Response size analysis
Truncation pattern detection
Success rate tracking
Performance optimization recommendations

Logging¶

type Logger struct {
    level   LogLevel
    writers []io.Writer
    format  LogFormat
}

Log levels: - Error: Critical failures and errors - Warn: Non-critical issues and warnings - Info: General operational information - Debug: Detailed debugging information (verbose mode)

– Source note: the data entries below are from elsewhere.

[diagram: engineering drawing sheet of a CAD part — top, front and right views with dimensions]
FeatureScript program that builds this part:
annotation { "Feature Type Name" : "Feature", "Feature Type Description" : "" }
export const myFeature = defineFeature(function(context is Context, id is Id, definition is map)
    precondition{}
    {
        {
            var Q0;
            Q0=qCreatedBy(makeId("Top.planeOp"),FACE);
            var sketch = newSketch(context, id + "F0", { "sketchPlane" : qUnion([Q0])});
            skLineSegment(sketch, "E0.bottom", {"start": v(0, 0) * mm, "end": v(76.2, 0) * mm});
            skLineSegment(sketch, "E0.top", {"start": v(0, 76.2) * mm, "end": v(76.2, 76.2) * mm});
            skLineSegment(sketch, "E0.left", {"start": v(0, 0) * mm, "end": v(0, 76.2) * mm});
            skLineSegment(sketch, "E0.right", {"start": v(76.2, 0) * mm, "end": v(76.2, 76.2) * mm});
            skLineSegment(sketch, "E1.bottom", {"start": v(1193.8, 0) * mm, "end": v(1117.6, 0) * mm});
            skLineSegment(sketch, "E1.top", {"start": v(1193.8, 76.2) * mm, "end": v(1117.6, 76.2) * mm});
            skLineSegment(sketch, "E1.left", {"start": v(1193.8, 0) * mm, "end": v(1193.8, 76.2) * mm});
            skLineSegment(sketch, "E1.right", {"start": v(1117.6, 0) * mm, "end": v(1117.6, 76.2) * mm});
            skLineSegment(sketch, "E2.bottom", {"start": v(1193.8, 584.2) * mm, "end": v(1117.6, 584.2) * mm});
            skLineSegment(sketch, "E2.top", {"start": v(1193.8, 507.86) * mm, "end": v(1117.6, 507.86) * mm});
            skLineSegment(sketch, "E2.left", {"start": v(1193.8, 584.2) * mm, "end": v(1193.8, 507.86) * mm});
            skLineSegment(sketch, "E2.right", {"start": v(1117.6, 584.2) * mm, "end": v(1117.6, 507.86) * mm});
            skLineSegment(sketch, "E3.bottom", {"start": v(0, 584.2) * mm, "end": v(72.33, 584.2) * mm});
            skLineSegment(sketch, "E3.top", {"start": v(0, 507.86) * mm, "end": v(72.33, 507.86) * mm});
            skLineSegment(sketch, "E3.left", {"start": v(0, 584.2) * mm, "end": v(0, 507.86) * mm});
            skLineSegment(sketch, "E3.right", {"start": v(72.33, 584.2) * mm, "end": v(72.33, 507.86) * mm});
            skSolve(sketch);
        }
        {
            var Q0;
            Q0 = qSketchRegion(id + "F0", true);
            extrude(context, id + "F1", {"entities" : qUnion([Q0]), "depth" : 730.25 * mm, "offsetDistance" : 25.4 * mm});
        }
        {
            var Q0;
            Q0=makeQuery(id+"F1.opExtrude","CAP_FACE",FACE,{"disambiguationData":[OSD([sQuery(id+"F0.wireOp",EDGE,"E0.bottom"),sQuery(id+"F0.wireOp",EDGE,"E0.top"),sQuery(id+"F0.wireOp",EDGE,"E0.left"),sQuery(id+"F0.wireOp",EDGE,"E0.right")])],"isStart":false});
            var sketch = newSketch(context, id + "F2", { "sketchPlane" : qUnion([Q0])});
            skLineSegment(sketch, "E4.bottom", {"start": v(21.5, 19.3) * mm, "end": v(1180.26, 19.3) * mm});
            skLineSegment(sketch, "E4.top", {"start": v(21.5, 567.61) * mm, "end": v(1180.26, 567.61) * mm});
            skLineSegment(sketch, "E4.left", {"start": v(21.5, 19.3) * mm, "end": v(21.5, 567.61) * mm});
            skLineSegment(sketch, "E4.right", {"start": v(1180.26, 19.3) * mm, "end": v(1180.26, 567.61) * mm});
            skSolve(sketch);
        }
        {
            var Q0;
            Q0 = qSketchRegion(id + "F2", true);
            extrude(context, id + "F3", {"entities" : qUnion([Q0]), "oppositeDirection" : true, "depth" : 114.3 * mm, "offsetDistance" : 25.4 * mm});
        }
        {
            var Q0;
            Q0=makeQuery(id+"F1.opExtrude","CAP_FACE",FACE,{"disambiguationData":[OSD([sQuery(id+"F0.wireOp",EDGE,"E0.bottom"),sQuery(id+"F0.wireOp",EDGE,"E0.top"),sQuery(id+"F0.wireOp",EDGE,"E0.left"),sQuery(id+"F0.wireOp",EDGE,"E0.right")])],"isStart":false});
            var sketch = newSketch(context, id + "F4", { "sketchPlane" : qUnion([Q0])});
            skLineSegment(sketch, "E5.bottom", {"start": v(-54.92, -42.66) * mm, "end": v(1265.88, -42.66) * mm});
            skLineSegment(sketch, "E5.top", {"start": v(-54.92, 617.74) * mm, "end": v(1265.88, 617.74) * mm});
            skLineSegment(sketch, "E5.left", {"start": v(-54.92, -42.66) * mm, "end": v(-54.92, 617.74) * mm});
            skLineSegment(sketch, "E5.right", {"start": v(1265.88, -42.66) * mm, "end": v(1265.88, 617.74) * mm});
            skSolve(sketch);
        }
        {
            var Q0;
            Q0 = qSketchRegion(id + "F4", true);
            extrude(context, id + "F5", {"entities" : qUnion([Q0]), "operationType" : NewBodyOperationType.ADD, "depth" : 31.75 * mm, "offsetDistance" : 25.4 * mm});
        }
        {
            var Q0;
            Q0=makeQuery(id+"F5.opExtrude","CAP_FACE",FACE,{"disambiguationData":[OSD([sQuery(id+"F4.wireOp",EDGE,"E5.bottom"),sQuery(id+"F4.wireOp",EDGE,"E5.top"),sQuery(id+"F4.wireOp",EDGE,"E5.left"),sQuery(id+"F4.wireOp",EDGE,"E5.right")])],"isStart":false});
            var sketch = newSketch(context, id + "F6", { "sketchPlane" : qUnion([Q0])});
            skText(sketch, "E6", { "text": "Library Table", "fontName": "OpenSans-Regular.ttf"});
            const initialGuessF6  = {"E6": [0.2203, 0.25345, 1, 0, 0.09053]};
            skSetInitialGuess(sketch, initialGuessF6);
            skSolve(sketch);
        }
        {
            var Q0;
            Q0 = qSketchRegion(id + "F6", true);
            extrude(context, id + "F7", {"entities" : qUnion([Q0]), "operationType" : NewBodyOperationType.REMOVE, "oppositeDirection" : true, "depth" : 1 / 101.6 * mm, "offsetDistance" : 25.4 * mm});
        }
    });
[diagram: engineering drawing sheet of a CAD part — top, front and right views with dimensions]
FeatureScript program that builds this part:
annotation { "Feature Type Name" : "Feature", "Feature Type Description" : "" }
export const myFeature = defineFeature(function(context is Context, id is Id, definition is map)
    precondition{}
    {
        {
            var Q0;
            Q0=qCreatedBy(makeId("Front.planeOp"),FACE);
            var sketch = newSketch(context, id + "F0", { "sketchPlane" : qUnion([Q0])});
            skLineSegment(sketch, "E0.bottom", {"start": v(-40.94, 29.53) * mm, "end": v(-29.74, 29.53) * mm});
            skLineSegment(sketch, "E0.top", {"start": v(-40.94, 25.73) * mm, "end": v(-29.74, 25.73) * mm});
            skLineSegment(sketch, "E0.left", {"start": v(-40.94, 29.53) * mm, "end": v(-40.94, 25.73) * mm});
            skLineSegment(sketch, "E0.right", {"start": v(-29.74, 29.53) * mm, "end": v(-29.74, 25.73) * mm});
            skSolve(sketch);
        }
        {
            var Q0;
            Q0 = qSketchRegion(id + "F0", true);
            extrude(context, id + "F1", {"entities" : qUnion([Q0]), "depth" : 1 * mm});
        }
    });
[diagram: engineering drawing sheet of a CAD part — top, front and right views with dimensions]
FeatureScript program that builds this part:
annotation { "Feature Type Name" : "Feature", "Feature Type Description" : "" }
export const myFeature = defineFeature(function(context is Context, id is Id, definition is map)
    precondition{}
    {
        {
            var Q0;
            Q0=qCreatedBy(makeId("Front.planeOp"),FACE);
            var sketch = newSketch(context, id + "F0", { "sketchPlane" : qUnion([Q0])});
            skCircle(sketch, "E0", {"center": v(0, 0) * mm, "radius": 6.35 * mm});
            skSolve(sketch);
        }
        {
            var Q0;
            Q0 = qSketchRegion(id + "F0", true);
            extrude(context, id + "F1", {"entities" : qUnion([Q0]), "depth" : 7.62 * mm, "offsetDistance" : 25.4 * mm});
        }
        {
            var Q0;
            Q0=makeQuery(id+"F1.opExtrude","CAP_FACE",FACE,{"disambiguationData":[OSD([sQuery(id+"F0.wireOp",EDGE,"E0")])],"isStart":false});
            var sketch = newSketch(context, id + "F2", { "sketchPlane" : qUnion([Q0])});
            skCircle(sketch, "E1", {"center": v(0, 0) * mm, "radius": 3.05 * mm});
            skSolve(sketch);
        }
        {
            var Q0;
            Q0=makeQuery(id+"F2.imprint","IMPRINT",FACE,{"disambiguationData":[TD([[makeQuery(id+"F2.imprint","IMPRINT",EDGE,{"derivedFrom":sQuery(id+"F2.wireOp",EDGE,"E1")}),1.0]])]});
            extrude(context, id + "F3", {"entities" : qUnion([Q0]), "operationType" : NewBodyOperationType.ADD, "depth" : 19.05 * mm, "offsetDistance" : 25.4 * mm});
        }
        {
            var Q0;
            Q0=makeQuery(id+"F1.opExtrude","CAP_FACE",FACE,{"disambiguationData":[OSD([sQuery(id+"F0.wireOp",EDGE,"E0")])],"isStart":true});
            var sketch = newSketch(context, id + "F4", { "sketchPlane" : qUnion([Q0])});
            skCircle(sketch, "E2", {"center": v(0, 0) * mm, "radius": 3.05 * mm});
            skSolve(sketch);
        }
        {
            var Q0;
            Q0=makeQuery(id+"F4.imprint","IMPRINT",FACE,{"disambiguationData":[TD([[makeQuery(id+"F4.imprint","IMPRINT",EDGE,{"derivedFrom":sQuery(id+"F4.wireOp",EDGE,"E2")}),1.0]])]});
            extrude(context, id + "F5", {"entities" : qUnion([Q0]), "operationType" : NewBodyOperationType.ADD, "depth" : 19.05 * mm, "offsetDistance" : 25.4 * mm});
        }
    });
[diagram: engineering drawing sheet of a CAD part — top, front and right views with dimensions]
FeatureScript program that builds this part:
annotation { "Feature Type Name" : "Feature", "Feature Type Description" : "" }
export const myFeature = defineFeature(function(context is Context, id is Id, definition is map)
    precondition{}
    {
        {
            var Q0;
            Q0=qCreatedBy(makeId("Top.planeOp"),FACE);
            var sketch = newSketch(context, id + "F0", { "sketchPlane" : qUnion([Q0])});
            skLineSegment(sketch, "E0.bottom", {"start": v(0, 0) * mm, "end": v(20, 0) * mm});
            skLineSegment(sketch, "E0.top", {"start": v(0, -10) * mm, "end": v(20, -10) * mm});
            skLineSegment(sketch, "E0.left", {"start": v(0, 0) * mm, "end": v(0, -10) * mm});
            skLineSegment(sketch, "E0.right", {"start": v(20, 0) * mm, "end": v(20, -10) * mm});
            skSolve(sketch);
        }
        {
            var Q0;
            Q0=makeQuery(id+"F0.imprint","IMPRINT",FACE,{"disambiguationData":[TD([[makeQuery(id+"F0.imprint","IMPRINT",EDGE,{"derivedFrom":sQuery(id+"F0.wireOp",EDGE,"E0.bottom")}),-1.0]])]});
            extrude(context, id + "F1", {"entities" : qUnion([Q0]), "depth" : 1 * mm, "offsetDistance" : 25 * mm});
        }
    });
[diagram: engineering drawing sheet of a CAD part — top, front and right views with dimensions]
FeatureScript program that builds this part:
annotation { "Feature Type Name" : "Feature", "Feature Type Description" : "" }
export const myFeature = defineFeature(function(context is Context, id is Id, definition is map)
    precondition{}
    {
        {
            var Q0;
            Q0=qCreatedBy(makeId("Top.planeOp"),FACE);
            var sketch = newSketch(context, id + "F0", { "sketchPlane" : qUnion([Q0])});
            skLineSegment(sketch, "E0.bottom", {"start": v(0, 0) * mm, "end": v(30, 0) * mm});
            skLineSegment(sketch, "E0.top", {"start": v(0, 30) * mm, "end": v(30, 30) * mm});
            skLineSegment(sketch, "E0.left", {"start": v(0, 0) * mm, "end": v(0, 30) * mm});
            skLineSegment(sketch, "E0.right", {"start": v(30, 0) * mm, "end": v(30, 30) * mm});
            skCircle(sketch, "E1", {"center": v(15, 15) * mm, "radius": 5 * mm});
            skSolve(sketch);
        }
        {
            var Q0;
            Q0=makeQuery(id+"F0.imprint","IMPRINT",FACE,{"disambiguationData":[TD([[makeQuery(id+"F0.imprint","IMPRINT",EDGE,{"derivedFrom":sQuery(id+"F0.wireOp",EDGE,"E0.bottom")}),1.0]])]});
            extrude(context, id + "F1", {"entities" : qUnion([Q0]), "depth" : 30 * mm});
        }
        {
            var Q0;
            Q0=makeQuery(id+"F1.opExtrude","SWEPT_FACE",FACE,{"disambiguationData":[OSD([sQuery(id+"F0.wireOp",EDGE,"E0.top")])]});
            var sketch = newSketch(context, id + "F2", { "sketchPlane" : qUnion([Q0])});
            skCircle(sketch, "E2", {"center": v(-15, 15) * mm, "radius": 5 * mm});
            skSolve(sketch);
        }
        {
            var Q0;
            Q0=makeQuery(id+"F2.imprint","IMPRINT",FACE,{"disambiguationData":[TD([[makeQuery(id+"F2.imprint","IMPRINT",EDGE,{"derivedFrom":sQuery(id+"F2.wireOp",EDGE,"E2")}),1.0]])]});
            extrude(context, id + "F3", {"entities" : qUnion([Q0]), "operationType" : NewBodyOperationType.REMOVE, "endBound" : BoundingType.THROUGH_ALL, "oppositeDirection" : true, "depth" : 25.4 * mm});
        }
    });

Development and Operational Guidelines¶

Code Organization Rules¶

Follow Go standard project layout
Each command gets its own file in cmd/
Business logic stays in internal/ packages
Configuration changes require documentation updates

CLI Design Principles¶

Commands follow gh CLI patterns and conventions
Help text includes practical examples
Error messages provide actionable guidance
Progressive disclosure: simple commands first, advanced features discoverable

Testing Strategy¶

Focus on workflow testing over unit testing
Test real user scenarios end-to-end
Mock external dependencies (GitHub API, Claude CLI)
Manual testing of authentication flows

Release Management¶

Semantic versioning with automated releases
Cross-platform binary distribution
Automated testing and quality checks
Clear migration guides for breaking changes

Future Architecture Considerations¶

Planned Enhancements¶

Multi-Provider AI Support¶

Plugin-based AI provider system
Provider selection and fallback logic
Performance comparison and optimization

Enhanced Caching¶

Distributed caching for team environments
Intelligent cache invalidation
Cross-repository cache sharing

Integration Expansion¶

IDE plugins and extensions
CI/CD pipeline integration
Webhook support for real-time updates

Performance Optimization¶

Streaming processing for very large PRs
Advanced parallel processing patterns
Resource usage optimization

Scalability Considerations¶

Team Environments¶

Shared configuration management
Team-wide analytics and reporting
Collaborative task management

Enterprise Features¶

GitHub Enterprise support
SSO integration
Audit logging and compliance
Policy enforcement

This architecture enables reviewtask to be both simple for individual developers and powerful enough for team and enterprise environments, while maintaining the core principles of reliability, performance, and user control.